### [Exercise goal]
Below are records; output exactly the lines from the one with "26: (163, 23)" through their final line.

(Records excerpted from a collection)
§

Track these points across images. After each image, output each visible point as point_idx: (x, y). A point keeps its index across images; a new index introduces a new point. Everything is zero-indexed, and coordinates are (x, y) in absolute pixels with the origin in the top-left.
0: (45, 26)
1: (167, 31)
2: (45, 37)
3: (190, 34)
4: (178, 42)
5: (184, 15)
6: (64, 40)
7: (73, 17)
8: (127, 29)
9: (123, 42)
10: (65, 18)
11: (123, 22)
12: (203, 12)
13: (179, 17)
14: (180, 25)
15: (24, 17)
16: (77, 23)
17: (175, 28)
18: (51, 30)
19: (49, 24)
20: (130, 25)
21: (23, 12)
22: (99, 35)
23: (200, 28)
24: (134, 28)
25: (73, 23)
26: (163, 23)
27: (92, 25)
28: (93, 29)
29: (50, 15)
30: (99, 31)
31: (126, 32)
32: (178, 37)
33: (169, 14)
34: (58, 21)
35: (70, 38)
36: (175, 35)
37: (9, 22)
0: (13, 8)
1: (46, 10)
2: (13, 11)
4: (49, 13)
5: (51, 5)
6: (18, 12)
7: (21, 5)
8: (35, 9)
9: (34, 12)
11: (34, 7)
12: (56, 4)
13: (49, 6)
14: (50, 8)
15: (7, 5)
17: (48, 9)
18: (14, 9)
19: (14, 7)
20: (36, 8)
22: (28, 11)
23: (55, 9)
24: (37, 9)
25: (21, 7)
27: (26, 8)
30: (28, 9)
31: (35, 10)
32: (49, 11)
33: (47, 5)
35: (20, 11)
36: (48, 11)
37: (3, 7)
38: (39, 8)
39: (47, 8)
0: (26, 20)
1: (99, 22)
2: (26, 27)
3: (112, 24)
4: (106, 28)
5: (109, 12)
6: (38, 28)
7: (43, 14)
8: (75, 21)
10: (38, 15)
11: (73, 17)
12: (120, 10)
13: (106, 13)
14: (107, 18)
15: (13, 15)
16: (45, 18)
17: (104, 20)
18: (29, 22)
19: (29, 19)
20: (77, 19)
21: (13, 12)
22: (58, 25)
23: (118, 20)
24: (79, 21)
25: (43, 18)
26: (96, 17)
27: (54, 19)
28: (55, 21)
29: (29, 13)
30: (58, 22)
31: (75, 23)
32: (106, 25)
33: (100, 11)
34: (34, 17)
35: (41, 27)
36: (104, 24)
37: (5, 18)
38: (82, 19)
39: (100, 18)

§

### [Solved problem]
26: (163, 23)
27: (92, 25)
28: (93, 29)
29: (50, 15)
30: (99, 31)
31: (126, 32)
32: (178, 37)
33: (169, 14)
34: (58, 21)
35: (70, 38)
36: (175, 35)
37: (9, 22)
0: (13, 8)
1: (46, 10)
2: (13, 11)
4: (49, 13)
5: (51, 5)
6: (18, 12)
7: (21, 5)
8: (35, 9)
9: (34, 12)
11: (34, 7)
12: (56, 4)
13: (49, 6)
14: (50, 8)
15: (7, 5)
17: (48, 9)
18: (14, 9)
19: (14, 7)
20: (36, 8)
22: (28, 11)
23: (55, 9)
24: (37, 9)
25: (21, 7)
27: (26, 8)
30: (28, 9)
31: (35, 10)
32: (49, 11)
33: (47, 5)
35: (20, 11)
36: (48, 11)
37: (3, 7)
38: (39, 8)
39: (47, 8)
0: (26, 20)
1: (99, 22)
2: (26, 27)
3: (112, 24)
4: (106, 28)
5: (109, 12)
6: (38, 28)
7: (43, 14)
8: (75, 21)
10: (38, 15)
11: (73, 17)
12: (120, 10)
13: (106, 13)
14: (107, 18)
15: (13, 15)
16: (45, 18)
17: (104, 20)
18: (29, 22)
19: (29, 19)
20: (77, 19)
21: (13, 12)
22: (58, 25)
23: (118, 20)
24: (79, 21)
25: (43, 18)
26: (96, 17)
27: (54, 19)
28: (55, 21)
29: (29, 13)
30: (58, 22)
31: (75, 23)
32: (106, 25)
33: (100, 11)
34: (34, 17)
35: (41, 27)
36: (104, 24)
37: (5, 18)
38: (82, 19)
39: (100, 18)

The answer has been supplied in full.